Kinase Scan Library
The kinase Scan method is a powerful tool used in drug discovery to evaluate the interaction of small molecules with a broad panel of protein kinases. The commonly used technique involves immobilizing a large number of distinct kinases on a solid surface, such as beads, which are then exposed to a drug candidate. At ChemDiv, we evaluated this technology and implemented this approach for a graph neuronal network-driven prediction approach that allows to select chemically diverse compounds potentially engaging with one or more kinases in the target set. In the creation of this library, we used a set of 50 kinases generally involved in the development of cancer.
Our Kinase Scan collection comprises thousands of highly selective and potent small molecule inhibitors targeting key kinases implicated in the onset and progression of cancer and other diseases. With 50 kinases tested against nearly 17,000 small molecule inhibitors, the structurally diverse set of "hit" compounds offers a wide array of promising candidates for focused drug discovery projects in specific therapeutic areas with a high potential for clinical success in the future.

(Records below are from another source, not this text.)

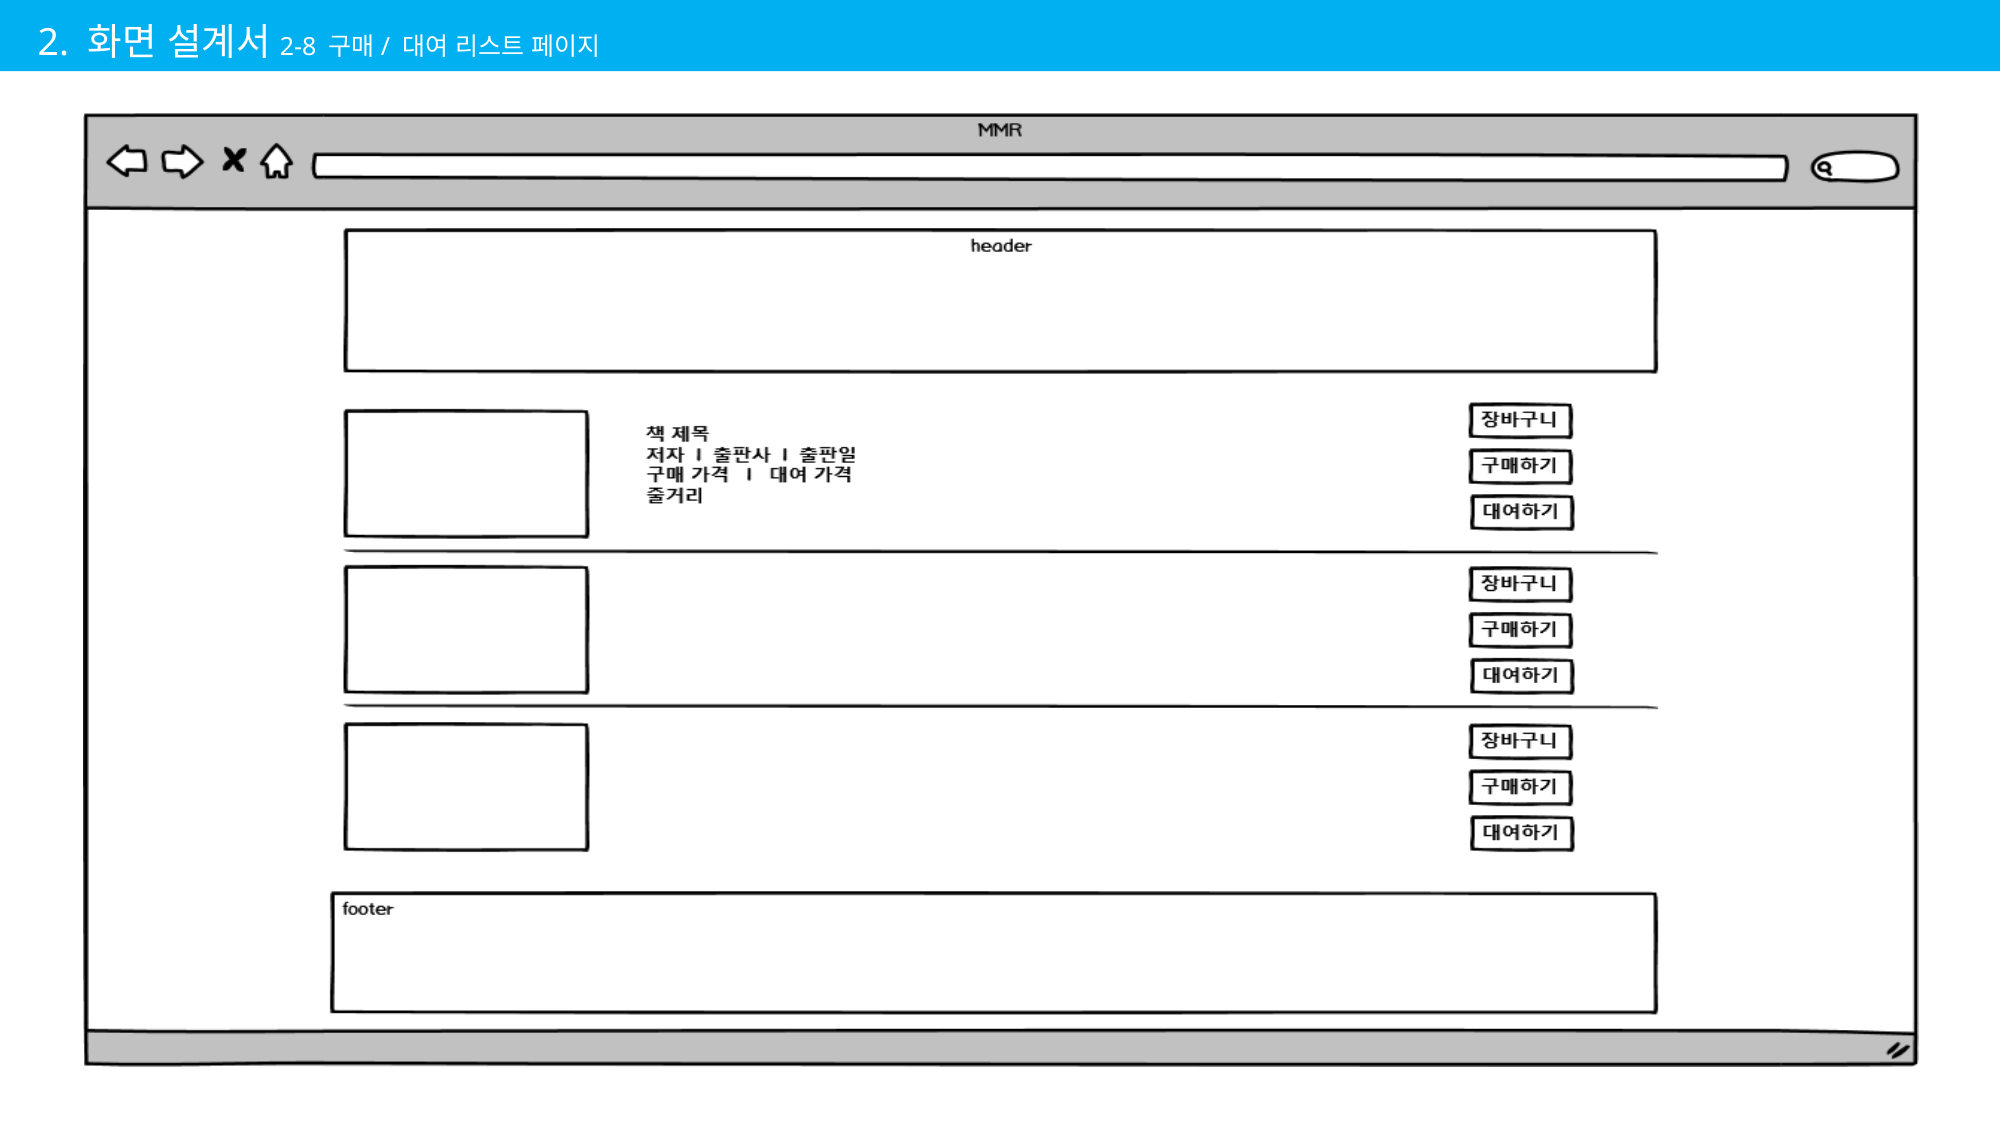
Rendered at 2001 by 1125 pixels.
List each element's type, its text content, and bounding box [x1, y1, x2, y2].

picture [79, 106, 1929, 1074]
text_box 2. 화면 설계서2-8 구매/ 대여 리스트 페이지 [22, 10, 747, 71]
text_box [0, 0, 2000, 72]
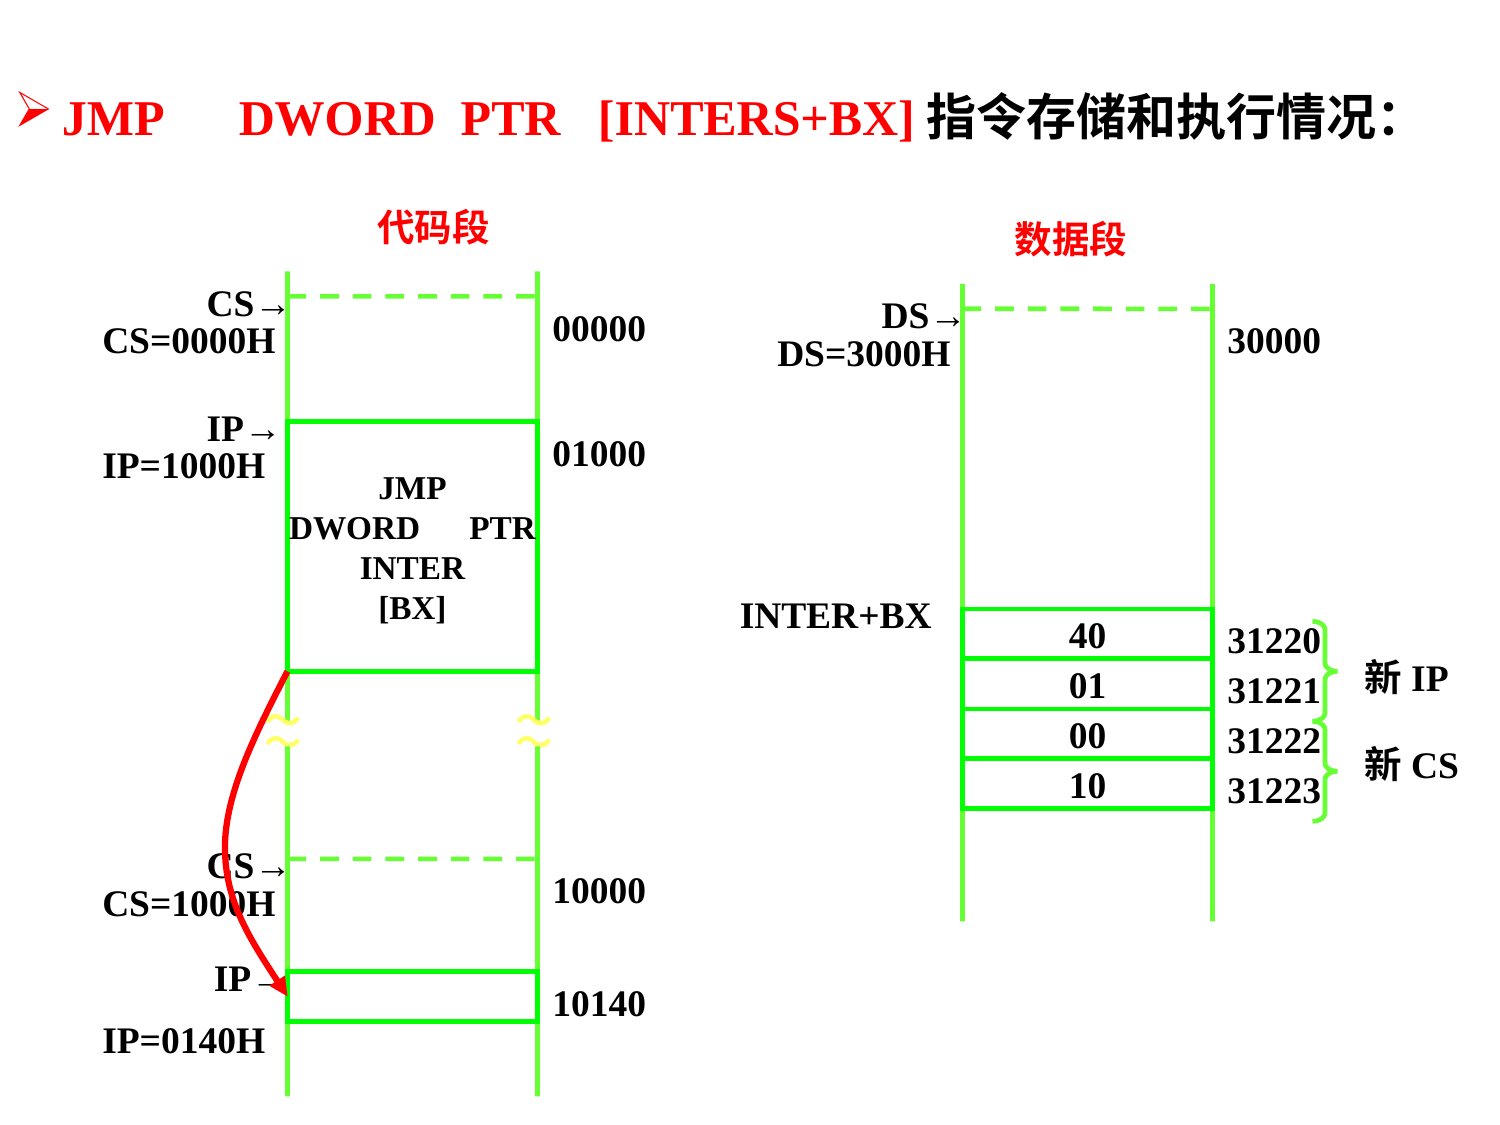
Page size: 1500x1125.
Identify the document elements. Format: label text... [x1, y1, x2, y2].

text_box JMP DWORD PTR [INTERS+BX]指令存储和执行情况： [0, 78, 1424, 154]
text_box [37, 196, 1500, 1097]
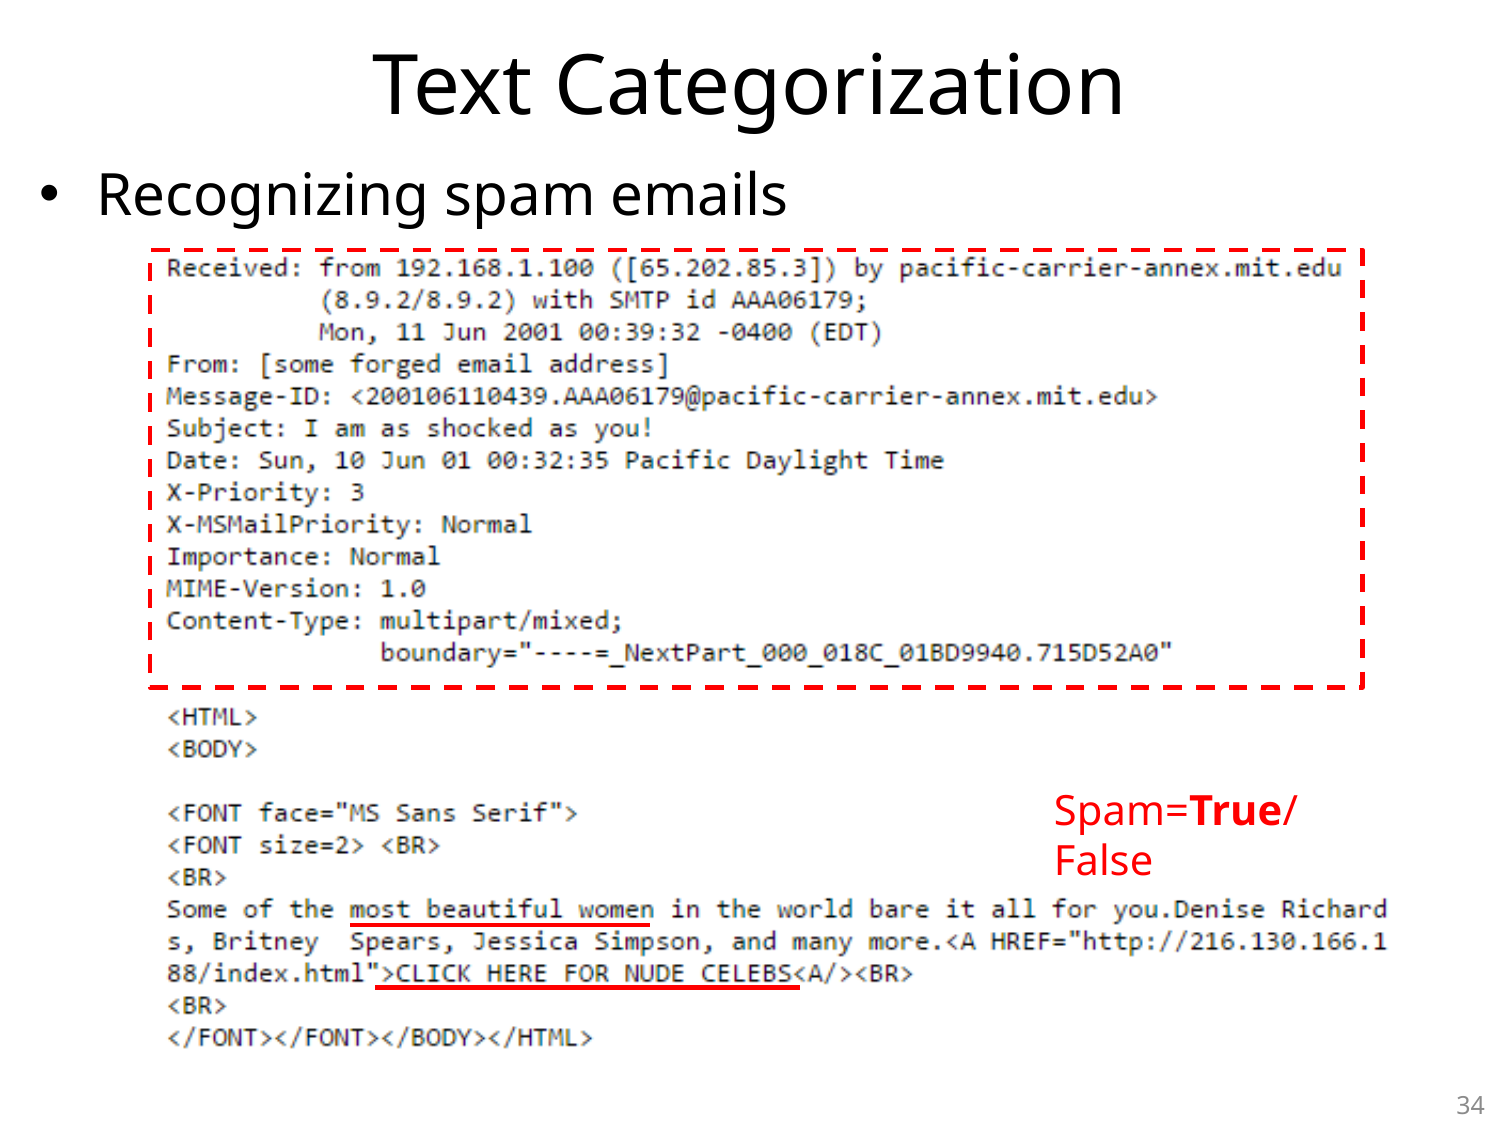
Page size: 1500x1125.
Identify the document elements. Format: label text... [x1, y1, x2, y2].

picture [149, 249, 1398, 1056]
list Recognizing spam emails [24, 149, 1450, 1013]
slide_number 34 [1149, 1087, 1500, 1125]
title Text Categorization [0, 0, 1500, 163]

Our software algorithm is implemented to provide higher affinity and selectivity of compounds. It operates by processing an ensemble of pharmacophore models representing various molecular conformations through a graph neural network. Initially, it generates a set of three-dimensional conformations for each molecule. Then, for each conformation, it creates a corresponding three-dimensional pharmacophore hypothesis. Alongside the pharmacophore data, a vector comprising molecular fingerprints and physicochemical descriptors is fed into the neural network. Within the network, each pharmacophore hypothesis is independently processed and transformed into a numerical vector of a fixed length. These vectors are then averaged to form a generalized pharmacophore vector. This vector, combined with the molecular fingerprints and physicochemical descriptors, is conveyed to the network's final layer. The output consists of 50 values, ranging from 0 to 1, indicating the likelihood of the studied molecule affecting each of the 50 targets. For each target, a specific binarization threshold is applied to convert these probabilities into a binary score, where 0 indicates IC50 > 1 µM and 1 indicates IC50 < 1 µM.